> WHAT IS ASKED:
- 1) From the lthread discussion, extract the passage from "This has nothing" up to and including "we friends yet?".
- 2) According to the lthread discussion, how little memory can lthreads realistically take per thread?

> EXCERPT:
%%

Not that there is anything wrong with this approach (I rewrote glib'c memory allocator, which is atrociously broken for modern systems), but you better have a very good explanation for why you did this.

P.S. I won't touch on the fact that a good scheduler will necessarily need to run in kernel-mode, not user-mode. But that's a subject for another discussion.

2 comments

This has nothing to do with the kernel scheduler. lthread is a coroutine library, you can think of it as a micro task scheduler inside the process (userland). It's ideal for socket programming because it avoids using callbacks and minimizes complexity.
It has everything to do with the kernel. You've taken a piece of code that belongs in kernel-space and put it into a user-space process.

There might be valid reasons to do so, but since I haven't seen any good explanation I'd just assume this project was coded for lulz or out of technical ignorance.

P.S. "avoids callbacks" and "minimizes complexity" is a red herring; all threaded code has these properties, regardless of how the threading engine is implemented behind the scenes.

It has _little_ to do with the kernel. There, are we friends yet?

Here's a valid explanation, which wasn't explicitly given, although it was hinted at: kernel threads take resources that become significant when you want a very large number of threads (say, one million). The per thread overhead, including user stack, kernel stack and control structures are at a minimum of ~8K. That's 8GB for a million threads before you actually get to do anything useful.

However, lthreads can realistically take as little as 100 bytes per thread, which puts us at a 100MB footprint for the same case. That's a huge difference.

There are tradeoffs, but that's a potentially useful use case which kernel threads do not support (and which, in general, requires async programming, which lthread implements while emulating a thread API).

That's a valid comment. The tone is all wrong, but I guess it's intentional judging by the nick.
Heaven knows that having to act all politically-correct and tender-footed in the face of technical incompetence on the Internet, of all places, would drive me insance.

I get enough of that icky stuff at work.

%%

Saved data entries:
%%

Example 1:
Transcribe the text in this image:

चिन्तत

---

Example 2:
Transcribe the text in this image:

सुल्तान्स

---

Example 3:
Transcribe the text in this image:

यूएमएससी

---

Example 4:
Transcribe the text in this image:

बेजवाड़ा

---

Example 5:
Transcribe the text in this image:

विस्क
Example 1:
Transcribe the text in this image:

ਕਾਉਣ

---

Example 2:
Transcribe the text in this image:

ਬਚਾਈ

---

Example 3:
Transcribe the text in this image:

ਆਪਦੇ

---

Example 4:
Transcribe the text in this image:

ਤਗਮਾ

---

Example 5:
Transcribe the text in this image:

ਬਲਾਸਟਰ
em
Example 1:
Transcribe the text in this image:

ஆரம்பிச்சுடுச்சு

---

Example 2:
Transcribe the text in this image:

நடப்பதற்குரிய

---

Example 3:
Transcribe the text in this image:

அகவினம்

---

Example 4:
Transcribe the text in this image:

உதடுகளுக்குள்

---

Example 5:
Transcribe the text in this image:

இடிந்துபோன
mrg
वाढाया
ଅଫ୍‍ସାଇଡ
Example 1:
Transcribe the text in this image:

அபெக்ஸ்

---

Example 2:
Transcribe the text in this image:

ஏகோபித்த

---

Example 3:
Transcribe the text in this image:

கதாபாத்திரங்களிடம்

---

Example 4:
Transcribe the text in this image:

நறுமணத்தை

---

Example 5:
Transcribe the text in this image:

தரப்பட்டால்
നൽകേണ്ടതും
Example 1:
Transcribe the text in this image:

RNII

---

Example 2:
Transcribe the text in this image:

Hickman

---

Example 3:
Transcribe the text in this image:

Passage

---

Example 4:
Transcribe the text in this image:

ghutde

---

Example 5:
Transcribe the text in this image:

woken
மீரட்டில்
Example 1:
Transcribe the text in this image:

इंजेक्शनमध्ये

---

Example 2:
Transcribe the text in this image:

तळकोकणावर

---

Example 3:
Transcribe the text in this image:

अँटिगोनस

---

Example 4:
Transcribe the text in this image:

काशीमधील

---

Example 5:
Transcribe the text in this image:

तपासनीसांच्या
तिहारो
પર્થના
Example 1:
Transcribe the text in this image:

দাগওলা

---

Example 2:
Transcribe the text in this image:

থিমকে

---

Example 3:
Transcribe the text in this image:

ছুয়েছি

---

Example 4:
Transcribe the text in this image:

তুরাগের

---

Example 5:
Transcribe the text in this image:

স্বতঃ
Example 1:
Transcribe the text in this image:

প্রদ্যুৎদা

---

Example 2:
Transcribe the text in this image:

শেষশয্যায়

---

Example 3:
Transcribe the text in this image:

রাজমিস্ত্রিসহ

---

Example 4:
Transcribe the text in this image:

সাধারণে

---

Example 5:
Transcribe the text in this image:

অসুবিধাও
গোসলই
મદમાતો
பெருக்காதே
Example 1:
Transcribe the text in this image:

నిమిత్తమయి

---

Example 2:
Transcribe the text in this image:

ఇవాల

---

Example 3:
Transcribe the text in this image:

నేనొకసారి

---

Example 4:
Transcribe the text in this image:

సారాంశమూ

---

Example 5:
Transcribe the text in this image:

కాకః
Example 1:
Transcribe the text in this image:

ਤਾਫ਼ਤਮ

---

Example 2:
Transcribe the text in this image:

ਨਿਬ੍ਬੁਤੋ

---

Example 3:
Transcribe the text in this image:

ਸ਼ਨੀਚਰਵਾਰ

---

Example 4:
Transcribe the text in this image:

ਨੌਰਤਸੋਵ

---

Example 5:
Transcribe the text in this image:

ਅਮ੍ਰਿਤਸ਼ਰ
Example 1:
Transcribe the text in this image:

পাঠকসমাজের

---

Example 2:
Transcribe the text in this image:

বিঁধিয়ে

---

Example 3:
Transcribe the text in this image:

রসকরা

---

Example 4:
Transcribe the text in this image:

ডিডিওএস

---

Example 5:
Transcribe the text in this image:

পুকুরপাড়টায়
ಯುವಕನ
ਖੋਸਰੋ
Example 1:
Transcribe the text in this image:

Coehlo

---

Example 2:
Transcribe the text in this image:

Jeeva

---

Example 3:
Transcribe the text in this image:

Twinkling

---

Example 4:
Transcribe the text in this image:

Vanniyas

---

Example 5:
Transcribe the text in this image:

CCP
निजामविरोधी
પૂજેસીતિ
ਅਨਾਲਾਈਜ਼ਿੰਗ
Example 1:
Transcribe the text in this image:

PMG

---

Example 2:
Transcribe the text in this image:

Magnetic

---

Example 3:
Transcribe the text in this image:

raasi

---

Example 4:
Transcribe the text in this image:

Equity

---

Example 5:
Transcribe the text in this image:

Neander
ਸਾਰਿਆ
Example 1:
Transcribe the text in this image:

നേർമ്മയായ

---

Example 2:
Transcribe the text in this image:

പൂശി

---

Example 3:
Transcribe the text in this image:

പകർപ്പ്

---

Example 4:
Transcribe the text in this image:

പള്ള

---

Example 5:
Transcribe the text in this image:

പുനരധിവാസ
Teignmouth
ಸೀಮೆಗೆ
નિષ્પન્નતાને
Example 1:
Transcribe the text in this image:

%%

> ANSWERS FOR THIS EXERCISE:
- 1)
This has nothing to do with the kernel scheduler. lthread is a coroutine library, you can think of it as a micro task scheduler inside the process (userland). It's ideal for socket programming because it avoids using callbacks and minimizes complexity.
It has everything to do with the kernel. You've taken a piece of code that belongs in kernel-space and put it into a user-space process.

There might be valid reasons to do so, but since I haven't seen any good explanation I'd just assume this project was coded for lulz or out of technical ignorance.

P.S. "avoids callbacks" and "minimizes complexity" is a red herring; all threaded code has these properties, regardless of how the threading engine is implemented behind the scenes.

It has _little_ to do with the kernel. There, are we friends yet?

- 2) As little as 100 bytes per thread.